Wednesday 4th of December 2019 | Asie, Bangladesh
New Age
Nouvelle

ON OCTOBER 31, 2019 the High Court ordered to release all the children under the age of 12 from Gazipur and Jessore Children Development Centre who were tried in mobile courts. Simultaneously, the court also granted bail for six months to all those imprisoned by the order of courts other than designated children court. The order came following a report in a national Bengali daily on the same day. According to the report, mobile courts have illegally jailed 121 children to six months to one year and they have been kept in the CDCs in Tongi and Jessore. One child in Jessore facility was serving his time for child-marriage after being sentenced from a mobile court. In compliance with the court order, on November 25, 80 of the 121 children got their bail from child court and the rest were in the process.

Under the Children Act 2013, no court other than a juvenile court can try a child. In this regard, Rapid Action Battalion’s mobile court ruling would be considered as illegal. Therefore, the legal actions against 121 children raises serious question about the knowledge and regard for the Act among the law enforcement agencies. Their disregard called for a renewed attention to the juvenile justice system.

Children court and ‘development’ centres
With the enactment of Children Act 1974 and the Children Rules 1976, a legal system was institute to cater the youth and children in conflict or contact with law.  In 1976, the Children Act was enforced in Dhaka; later in 1980 it was enforced in other districts. The first juvenile court was established in Tongi, Gazipur in 1978 with a correctional facility for boys. At the time, there were no juvenile courts in the remaining districts. 

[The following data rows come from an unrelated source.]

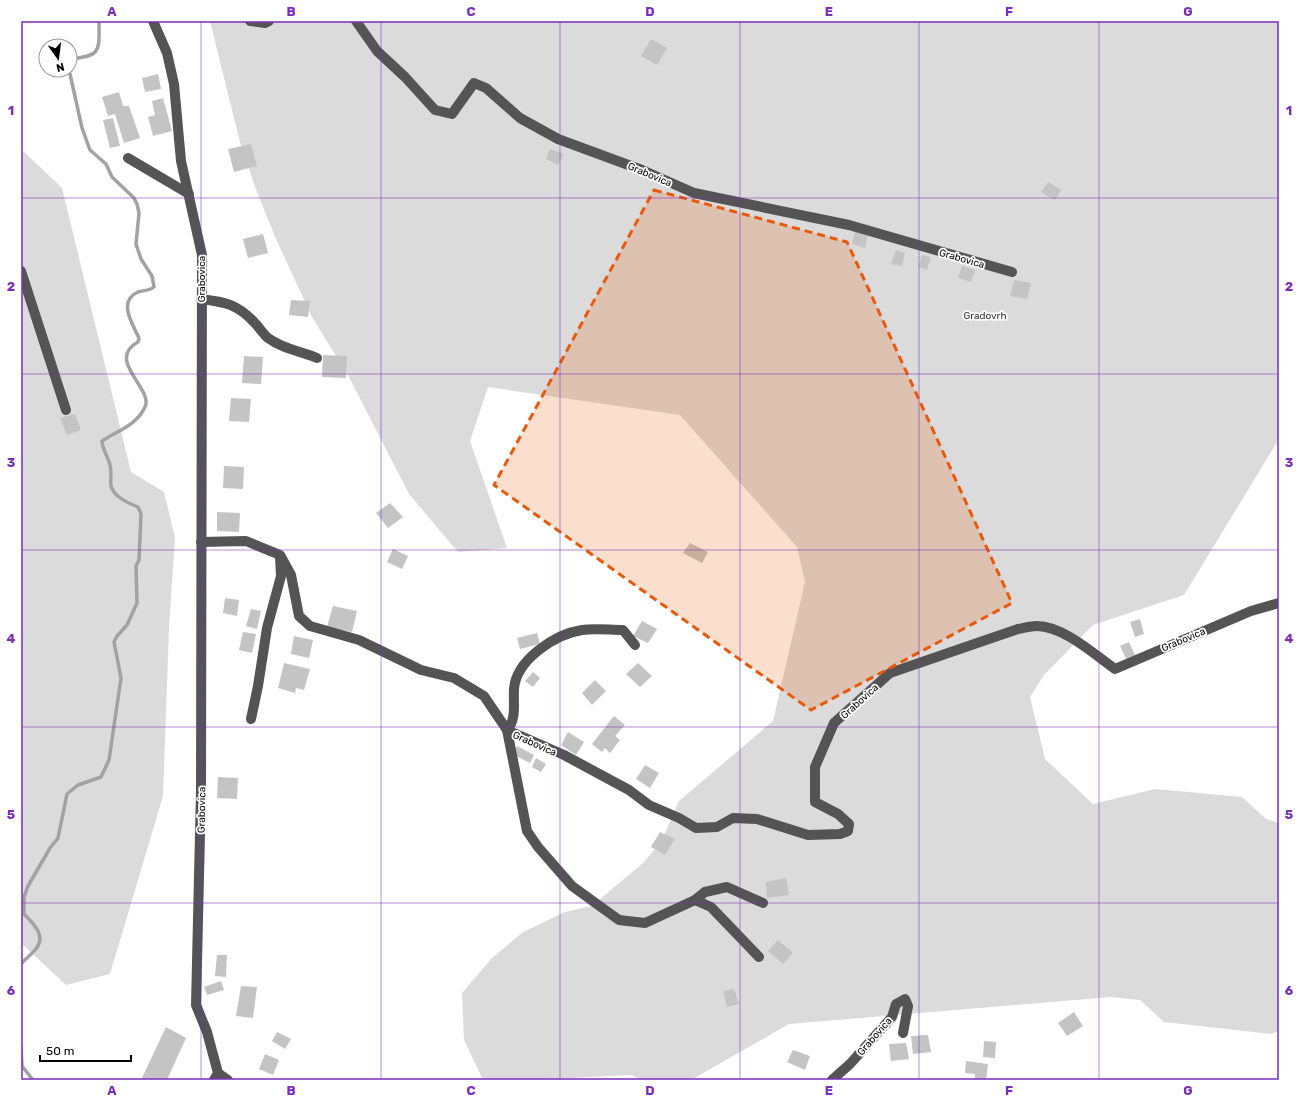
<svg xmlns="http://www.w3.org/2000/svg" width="1300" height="1101" font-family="Rubik,sans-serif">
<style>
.green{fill:#dbdbdb}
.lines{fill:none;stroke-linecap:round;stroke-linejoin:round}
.stream{stroke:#a2a2a2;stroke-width:3.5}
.building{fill:#c4c4c4}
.minor{stroke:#545454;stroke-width:10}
.marked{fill:#e8590c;fill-opacity:0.2;stroke:#e8590c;stroke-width:3;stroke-dasharray:8 5;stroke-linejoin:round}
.grid{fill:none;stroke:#7b2cbf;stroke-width:1;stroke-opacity:0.55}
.labels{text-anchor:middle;stroke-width:3.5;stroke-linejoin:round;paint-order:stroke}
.street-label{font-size:10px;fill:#000;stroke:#fff}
.park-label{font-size:10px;fill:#323232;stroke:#fff}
.neatline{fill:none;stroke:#7b2cbf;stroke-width:1.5}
.grid-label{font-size:13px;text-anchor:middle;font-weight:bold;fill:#7b2cbf}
</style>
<rect width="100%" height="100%" fill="#fff"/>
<g class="green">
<polygon points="210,21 1279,21 1279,439 1184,595 1093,625 1044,675 1030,697 1045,759 1093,804 1155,789 1242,797 1266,819 1279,823 1279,1031 1271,1034 1164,1022 1140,1000 1111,997 789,1024 691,1080 641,1080 632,1075 527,1080 483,1080 464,1040 462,993 492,958 523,932 565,912 592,906 644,862 661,842 679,801 773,721 805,582 797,547 680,415 488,387 470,441 507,548 458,552 409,494 349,377 312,317 276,239 255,187 240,142"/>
<polygon points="21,149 62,188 131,472 164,492 175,538 169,628 163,796 110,974 66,985 21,943"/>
</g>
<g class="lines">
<g class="stream">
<path d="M 70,59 C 102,56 99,51 99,21"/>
<path d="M 21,964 C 25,959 30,956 34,951 C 48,937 34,924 24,914 L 24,897 L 28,886 L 50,848 L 58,838 L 67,794 L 78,785 L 101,777 L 109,760 L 121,678 L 114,642 L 117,636 L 127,625 L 137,603 L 136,566 L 139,560 L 141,514 L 138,507 C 128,503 114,497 111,486 C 110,479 112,472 110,465 C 108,456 102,449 102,441 C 117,431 137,425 145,407 C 154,389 105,360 138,342 L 139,338 C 133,325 117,301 138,292 C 144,290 149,291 154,287 L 152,276 L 141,259 L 136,244 L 139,213 L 137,204 L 134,198 L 112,177 L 106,164 L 90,150 L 82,128 L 70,74 L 69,72 L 63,73 L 62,70"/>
<polyline points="21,1046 22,1066 33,1080"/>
</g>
</g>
<g class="building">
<polygon points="651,39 667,48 657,65 641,56"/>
<polygon points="158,74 161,89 145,92 142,78"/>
<polygon points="119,92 123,106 129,106 140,138 124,143 115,114 108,116 102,97"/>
<polygon points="163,98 172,131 153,136 148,117 155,115 152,101"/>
<polygon points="113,118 120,146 110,148 103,120"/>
<polygon points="251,144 257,166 234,172 228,149"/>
<polygon points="550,149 564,154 558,165 546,159"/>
<polygon points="1048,182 1061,190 1055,200 1041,192"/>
<polygon points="855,231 868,235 865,248 852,244"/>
<polygon points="263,234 268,253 248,258 243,239"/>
<polygon points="896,250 905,253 902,266 891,264"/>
<polygon points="922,255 931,257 927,270 918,267"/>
<polygon points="962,266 975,270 971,282 958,278"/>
<polygon points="1014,280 1031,283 1027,299 1010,296"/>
<polygon points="291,300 310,301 308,317 289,315"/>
<polygon points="323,355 347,356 346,378 322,377"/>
<polygon points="244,356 263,357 261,384 242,383"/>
<polygon points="231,398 251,399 249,422 229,421"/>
<polygon points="75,414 81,430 67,435 60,418"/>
<polygon points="224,466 244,467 243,489 223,488"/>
<polygon points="390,503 403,517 388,528 376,513"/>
<polygon points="217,512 240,513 239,532 217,531"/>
<polygon points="690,543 708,552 702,563 683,553"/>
<polygon points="393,549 408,556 402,569 387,562"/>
<polygon points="225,598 239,600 237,616 223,613"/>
<polygon points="333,606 357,611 352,632 327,627"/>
<polygon points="251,609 261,611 257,629 246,626"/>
<polygon points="1140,619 1144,634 1135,637 1130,622"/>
<polygon points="642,621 657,629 648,643 633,636"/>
<polygon points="243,632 256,634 252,653 239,650"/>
<polygon points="537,633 540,644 520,649 517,638"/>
<polygon points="294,636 313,640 309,658 291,654"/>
<polygon points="1129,642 1135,655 1126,659 1120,646"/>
<polygon points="284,663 310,669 304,690 296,688 295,693 278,688"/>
<polygon points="638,663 652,676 640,687 626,674"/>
<polygon points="533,672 540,678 533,687 525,681"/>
<polygon points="595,680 606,691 592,705 582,693"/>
<polygon points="614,716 625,725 615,736 620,740 610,753 605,748 602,752 592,744"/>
<polygon points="568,732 584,742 576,755 561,745"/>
<polygon points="517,746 534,755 530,763 512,754"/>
<polygon points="536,758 546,764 541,772 532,767"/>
<polygon points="645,765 659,773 650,788 636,779"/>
<polygon points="218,777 238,778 237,799 217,798"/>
<polygon points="660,832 675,839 665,855 651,847"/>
<polygon points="786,878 789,895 767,898 766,882"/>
<polygon points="778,940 793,953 783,964 768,951"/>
<polygon points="217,955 227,955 226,977 215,976"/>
<polygon points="221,981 224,990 207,995 204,987"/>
<polygon points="241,986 257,987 253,1018 236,1016"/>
<polygon points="734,989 739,1004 727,1007 723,991"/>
<polygon points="1074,1012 1083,1026 1067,1036 1058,1023"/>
<polygon points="166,1027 186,1038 167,1080 141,1080"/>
<polygon points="277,1032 291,1039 285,1049 272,1041"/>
<polygon points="928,1035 931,1052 913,1054 911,1036"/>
<polygon points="984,1041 996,1042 995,1058 983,1057"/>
<polygon points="906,1043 909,1059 891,1061 889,1044"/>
<polygon points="793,1050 810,1056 805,1070 787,1062"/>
<polygon points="265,1054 279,1060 273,1075 259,1069"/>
<polygon points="966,1061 988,1064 986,1080 975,1080 975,1074 965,1073"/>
</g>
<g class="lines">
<g class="minor">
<polyline points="153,21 167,53 174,84 181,161 202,255 201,791 196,1005 207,1032 218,1073 214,1080"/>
<polyline points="250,21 265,23 269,21"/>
<polyline points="356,21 377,51 405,77 435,110 452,114 474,83 486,88 520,118 558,139 642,170 694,193 849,225 1012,272"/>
<polyline points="128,158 189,194"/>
<polyline points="21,271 66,410"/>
<path d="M 201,299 C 225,302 237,304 254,322 C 259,327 263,334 268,338 C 283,349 300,351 317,358"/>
<polyline points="201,542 246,541 280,555 291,575 299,616 310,626 359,640 421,670 454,678 484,696 507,730 527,831 538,847 572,886 619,920 645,923 695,900 705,892 727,887 763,903"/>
<path d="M 635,645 L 623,630 C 610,630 595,628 582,630 C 555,634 516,660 514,689 C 513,703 517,719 507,730 L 564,755 L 629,790 L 649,805 L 679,818 L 696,828 L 717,827 L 733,818 L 757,819 L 808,835 L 840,834 L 848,831 L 849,824 L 838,814 L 815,802 L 815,767 L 834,723 L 890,673 L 1018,629 C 1024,628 1031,626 1037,626 C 1063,626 1094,654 1115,669 L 1251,611 L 1279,603"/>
<polyline points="251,719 258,686 267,628 281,576 280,557"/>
<polyline points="695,900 711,907 759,957"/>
<polyline points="218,1073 228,1080"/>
<polyline points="832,1080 850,1064 892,1017 896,1004 905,999 908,1006 903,1033"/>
</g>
</g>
<path class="marked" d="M 654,190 L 847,242 L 1012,603 L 811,710 L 494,485 Z"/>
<path class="grid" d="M 201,21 L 201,1080M 381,21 L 381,1080M 560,21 L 560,1080M 740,21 L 740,1080M 919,21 L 919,1080M 1099,21 L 1099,1080M 21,198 L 1279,198M 21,374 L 1279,374M 21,550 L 1279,550M 21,727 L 1279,727M 21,903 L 1279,903"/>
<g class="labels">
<g class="street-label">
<text transform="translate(650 174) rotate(23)" y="4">Grabovica</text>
<text transform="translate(962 258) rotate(16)" y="4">Grabovica</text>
<text transform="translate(201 279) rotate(-90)" y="4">Grabovica</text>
<text transform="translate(1183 639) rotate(-23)" y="4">Grabovica</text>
<text transform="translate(859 701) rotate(-42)" y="4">Grabovica</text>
<text transform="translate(535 743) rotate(24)" y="4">Grabovica</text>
<text transform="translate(201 810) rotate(-89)" y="4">Grabovica</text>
<text transform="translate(874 1036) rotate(-49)" y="4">Grabovica</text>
</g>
<g class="park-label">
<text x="985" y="319">Gradovrh</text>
</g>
</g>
<rect width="1300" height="1101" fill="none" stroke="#ffffff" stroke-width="44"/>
<g transform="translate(58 58) rotate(166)"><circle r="19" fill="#ffffff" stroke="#999999"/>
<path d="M0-3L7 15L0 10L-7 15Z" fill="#000000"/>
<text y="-6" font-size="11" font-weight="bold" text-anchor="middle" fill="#000000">N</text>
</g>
<path d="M40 1055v6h91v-6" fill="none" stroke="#000000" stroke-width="2"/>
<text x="46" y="1055" font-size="12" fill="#000000" stroke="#ffffff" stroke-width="3" paint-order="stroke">50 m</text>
<rect x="22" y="22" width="1256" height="1057" class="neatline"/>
<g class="grid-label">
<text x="112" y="16">A</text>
<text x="291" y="16">B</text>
<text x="471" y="16">C</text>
<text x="650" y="16">D</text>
<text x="829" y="16">E</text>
<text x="1009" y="16">F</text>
<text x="1188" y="16">G</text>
<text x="11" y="115">1</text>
<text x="1289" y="115">1</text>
<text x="11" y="291">2</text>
<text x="1289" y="291">2</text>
<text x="11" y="467">3</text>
<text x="1289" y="467">3</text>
<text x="11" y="643">4</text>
<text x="1289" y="643">4</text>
<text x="11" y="819">5</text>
<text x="1289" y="819">5</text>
<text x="11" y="995">6</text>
<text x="1289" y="995">6</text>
<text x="112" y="1095">A</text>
<text x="291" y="1095">B</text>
<text x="471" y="1095">C</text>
<text x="650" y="1095">D</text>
<text x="829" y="1095">E</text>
<text x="1009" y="1095">F</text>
<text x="1188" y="1095">G</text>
</g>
</svg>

In 1990, when Bangladesh became a signatory to the United Nations Convention on the Rights of the Child, many international non-governmental organisations, as well as local human rights organisations started asking the government to amend the existing law to comply with the global best practice on child rights protection, if nothing else at least to establish Children Court and correctional facilities in other districts. Eventually, two other juvenile facilities were established at Phulerhat, Jessore in 1995 for male child and another at Konabari, Gazipur in 2003 for girl child.

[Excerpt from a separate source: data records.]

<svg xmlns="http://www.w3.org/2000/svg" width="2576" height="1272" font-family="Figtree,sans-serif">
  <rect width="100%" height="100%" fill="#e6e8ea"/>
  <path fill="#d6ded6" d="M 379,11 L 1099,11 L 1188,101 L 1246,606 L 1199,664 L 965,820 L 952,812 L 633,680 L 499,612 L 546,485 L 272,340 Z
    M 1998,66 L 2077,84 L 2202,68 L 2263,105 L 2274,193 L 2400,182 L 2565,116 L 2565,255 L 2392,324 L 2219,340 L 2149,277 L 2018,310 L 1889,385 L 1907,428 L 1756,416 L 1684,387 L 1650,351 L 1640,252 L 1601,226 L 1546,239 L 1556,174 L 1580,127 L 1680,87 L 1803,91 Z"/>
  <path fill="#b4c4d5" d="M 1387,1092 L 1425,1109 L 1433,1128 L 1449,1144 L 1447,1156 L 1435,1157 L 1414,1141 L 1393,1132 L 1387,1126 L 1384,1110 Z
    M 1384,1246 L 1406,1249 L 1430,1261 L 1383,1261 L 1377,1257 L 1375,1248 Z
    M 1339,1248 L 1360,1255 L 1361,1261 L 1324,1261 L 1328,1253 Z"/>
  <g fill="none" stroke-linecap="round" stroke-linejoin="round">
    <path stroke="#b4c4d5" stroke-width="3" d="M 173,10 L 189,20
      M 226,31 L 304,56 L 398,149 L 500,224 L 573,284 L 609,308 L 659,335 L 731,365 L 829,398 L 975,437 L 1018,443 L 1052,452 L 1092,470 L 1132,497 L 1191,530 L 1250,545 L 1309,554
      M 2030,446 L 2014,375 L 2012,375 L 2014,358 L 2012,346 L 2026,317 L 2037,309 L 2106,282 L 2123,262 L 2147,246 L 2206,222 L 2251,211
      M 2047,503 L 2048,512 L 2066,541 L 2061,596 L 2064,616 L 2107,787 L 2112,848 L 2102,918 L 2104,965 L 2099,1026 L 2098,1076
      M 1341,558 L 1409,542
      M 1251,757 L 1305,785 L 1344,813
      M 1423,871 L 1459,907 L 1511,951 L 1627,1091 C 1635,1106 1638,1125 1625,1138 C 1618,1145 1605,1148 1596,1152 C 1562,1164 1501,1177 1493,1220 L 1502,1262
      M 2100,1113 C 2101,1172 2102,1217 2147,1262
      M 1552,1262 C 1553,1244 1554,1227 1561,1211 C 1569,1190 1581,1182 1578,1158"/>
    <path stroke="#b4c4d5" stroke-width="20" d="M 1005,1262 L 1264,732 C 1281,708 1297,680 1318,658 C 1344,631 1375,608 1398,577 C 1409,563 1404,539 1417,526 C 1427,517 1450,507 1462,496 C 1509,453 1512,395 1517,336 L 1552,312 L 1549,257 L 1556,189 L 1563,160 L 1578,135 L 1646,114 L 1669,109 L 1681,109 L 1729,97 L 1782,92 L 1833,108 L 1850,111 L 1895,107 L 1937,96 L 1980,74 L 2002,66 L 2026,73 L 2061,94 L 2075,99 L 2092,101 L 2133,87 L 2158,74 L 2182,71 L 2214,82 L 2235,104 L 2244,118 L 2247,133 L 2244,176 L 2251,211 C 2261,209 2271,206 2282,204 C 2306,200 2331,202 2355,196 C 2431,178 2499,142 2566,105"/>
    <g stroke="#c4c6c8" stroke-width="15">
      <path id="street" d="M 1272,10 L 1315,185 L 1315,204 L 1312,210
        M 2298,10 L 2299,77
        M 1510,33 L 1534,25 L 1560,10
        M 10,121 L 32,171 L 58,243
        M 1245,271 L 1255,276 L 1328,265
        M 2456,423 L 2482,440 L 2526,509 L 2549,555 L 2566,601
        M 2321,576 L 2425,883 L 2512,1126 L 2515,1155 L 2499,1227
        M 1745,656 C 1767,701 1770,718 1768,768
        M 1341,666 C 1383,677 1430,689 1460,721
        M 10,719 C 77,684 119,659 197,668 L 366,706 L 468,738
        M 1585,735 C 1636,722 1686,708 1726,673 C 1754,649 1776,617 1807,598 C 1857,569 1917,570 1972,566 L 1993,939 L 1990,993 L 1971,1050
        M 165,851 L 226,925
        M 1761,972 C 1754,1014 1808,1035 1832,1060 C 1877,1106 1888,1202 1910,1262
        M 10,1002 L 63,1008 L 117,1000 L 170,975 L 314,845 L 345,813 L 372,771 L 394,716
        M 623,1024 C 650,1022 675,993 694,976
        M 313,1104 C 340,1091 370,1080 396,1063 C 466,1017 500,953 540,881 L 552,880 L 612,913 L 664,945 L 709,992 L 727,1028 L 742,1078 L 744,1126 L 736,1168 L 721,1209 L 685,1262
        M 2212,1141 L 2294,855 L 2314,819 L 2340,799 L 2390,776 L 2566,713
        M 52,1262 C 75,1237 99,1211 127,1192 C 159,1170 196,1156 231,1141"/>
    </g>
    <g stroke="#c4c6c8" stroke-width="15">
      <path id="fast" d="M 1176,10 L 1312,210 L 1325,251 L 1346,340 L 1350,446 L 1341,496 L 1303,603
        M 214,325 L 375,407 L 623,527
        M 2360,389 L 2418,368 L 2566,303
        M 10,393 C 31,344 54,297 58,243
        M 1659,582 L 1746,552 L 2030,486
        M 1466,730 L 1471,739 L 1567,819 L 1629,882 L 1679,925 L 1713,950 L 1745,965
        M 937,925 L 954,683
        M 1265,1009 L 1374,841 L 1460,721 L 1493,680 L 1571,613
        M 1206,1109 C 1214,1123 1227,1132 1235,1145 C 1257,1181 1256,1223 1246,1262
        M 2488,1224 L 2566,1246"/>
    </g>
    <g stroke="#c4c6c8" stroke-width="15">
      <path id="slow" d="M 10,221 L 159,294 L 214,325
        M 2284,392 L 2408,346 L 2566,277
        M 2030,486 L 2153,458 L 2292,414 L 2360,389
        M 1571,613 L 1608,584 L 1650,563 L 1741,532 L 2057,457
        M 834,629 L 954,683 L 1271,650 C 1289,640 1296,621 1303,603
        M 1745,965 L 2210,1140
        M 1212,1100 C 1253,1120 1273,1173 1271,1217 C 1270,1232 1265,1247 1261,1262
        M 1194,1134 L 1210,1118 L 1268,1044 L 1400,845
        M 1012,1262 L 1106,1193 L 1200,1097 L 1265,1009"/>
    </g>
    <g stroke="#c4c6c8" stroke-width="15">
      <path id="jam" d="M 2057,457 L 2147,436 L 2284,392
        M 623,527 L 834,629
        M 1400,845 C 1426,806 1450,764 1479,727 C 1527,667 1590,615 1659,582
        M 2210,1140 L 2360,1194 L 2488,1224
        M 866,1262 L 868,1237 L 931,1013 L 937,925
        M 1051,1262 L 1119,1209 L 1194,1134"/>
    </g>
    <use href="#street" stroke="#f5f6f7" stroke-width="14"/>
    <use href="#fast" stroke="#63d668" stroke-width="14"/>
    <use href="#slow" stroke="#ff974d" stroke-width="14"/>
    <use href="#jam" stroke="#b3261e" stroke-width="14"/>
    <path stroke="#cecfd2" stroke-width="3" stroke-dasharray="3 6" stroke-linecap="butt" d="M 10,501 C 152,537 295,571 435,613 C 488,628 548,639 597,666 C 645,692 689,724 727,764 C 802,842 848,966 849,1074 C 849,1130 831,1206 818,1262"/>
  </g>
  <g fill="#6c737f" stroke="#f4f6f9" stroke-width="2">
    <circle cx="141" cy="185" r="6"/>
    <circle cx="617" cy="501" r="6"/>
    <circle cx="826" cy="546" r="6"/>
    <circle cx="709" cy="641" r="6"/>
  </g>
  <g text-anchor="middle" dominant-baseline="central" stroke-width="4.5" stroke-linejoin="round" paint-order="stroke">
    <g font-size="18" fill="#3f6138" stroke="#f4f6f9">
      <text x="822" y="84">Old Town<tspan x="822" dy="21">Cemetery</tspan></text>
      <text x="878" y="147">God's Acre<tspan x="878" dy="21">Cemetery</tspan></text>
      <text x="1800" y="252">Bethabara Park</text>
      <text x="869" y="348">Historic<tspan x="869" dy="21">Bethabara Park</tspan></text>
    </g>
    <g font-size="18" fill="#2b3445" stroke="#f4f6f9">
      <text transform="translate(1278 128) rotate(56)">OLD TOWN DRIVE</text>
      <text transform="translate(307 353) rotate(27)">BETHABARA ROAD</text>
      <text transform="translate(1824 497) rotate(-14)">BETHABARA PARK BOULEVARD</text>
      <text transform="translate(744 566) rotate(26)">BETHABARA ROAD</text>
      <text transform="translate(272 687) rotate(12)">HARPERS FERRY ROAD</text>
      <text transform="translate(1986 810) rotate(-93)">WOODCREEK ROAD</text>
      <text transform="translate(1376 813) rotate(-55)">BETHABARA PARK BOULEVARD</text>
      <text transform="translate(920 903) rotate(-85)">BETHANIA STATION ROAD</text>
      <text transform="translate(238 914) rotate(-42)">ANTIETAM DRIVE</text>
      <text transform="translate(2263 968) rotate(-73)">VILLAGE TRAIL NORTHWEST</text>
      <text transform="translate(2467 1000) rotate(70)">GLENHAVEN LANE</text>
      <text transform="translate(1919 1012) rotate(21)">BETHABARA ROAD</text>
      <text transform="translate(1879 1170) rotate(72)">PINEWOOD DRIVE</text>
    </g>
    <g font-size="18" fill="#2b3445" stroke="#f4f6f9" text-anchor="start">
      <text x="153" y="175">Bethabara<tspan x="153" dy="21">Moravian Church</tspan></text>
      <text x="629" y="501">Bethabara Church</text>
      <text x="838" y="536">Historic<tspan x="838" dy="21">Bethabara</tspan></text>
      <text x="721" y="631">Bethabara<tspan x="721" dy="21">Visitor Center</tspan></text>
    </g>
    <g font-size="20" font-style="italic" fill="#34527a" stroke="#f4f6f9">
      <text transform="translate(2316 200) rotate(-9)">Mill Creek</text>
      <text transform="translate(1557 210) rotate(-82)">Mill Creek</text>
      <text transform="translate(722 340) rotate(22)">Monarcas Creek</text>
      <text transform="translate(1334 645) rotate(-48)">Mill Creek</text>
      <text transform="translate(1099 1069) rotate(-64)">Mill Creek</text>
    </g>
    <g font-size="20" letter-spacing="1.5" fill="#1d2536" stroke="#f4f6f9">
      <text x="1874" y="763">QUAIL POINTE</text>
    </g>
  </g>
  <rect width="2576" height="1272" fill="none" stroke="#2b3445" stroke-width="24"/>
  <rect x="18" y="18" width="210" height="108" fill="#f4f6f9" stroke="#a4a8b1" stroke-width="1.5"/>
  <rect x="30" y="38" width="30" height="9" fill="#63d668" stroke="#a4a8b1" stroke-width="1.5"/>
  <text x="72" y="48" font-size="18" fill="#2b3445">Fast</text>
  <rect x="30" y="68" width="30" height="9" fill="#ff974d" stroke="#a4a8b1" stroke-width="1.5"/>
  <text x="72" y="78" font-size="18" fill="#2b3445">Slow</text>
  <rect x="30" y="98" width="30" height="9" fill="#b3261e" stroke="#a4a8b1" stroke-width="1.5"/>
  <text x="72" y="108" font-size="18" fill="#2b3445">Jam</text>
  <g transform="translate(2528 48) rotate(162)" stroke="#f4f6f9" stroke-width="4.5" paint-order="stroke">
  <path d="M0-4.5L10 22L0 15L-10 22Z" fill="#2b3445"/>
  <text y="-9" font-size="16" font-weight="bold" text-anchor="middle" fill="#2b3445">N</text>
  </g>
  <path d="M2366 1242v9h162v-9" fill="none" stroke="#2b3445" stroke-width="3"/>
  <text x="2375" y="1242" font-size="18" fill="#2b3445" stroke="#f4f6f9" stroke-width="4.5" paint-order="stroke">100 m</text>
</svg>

According to the Gazette Notification dated June 23, 1999, the juvenile court of Tongi covers Dhaka, Chittagong and Sylhet divisions while the juvenile court of Jessore covers Khulna, Rajshahi and Barisal divisions. The Konabari juvenile court for girl child is covering all the seven divisions of Bangladesh. Later in 2013, the existing law was repealed with the Children Act 2013 — a move that was considered a departure from punitive approach to juvenile delinquency.